=== Extrait cité ===
Congrès national : enjeux forestiers et réforme territoriale

Congrès national : enjeux forestiers et réforme territorialePlus de 250 élus étaient rassemblés à Troyes pour le congrès national des Communes forestières les 16 et 17 juin derniers. Au programme: la révision de la charte de la forêt communale définissant les rôles et les responsabilités des collectivités et de l'ONF. Autre débat important: la place de la forêt dans la réforme territoriale, en présence des présidents des principales associations nationales d'élus.


Congrès national des Communes forestières à... par communesforestieres

Le congrès national des Communes forestières s'est déroulé à Troyes les 16 et 17 juin au centre de congrès de l'Aube, avec la participation de plus de 250 élus.
=== Documents fournis ===
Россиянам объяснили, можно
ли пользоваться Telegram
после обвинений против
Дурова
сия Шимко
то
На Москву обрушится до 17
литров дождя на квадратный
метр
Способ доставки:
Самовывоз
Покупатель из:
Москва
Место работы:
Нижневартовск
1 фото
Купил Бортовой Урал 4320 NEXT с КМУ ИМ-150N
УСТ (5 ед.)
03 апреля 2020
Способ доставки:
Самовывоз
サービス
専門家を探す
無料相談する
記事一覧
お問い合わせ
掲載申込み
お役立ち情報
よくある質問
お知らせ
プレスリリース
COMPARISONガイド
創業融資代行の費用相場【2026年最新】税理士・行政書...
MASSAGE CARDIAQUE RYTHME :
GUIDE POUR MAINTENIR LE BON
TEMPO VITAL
===
=== Documents fournis ===
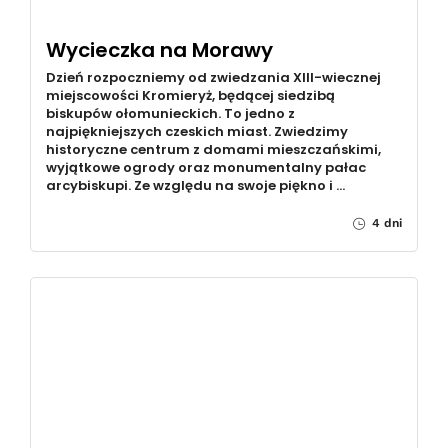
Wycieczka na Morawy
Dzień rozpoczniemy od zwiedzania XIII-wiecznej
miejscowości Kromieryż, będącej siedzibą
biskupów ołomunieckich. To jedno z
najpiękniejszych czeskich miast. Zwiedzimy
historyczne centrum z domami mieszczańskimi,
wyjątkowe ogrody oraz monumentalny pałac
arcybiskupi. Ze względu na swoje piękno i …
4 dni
===
=== Documents fournis ===
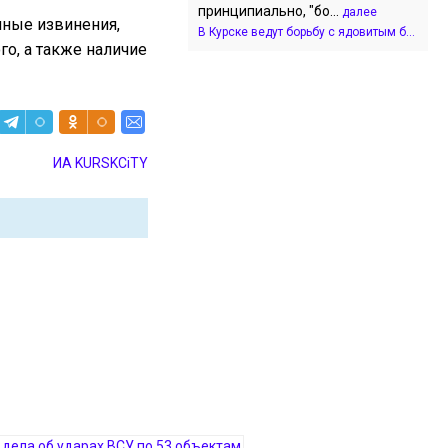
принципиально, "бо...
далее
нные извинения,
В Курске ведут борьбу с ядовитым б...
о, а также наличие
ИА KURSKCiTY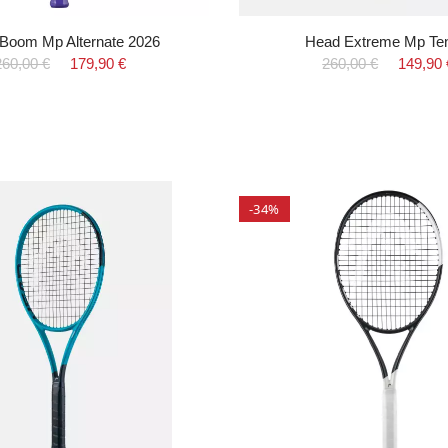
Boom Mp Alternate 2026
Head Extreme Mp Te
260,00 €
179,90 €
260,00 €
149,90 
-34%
===
§ Consigne: Recopiez le texte sur le congrès des Communes forestières à partir des mots « Le congrès national des Communes forestières s'est » jusqu'aux mots « de 250 élus. » inclus, en renommant « élus » en « conseillers municipaux ».

§ Réponse:
Le congrès national des Communes forestières s'est déroulé à Troyes les 16 et 17 juin au centre de congrès de l'Aube, avec la participation de plus de 250 conseillers municipaux.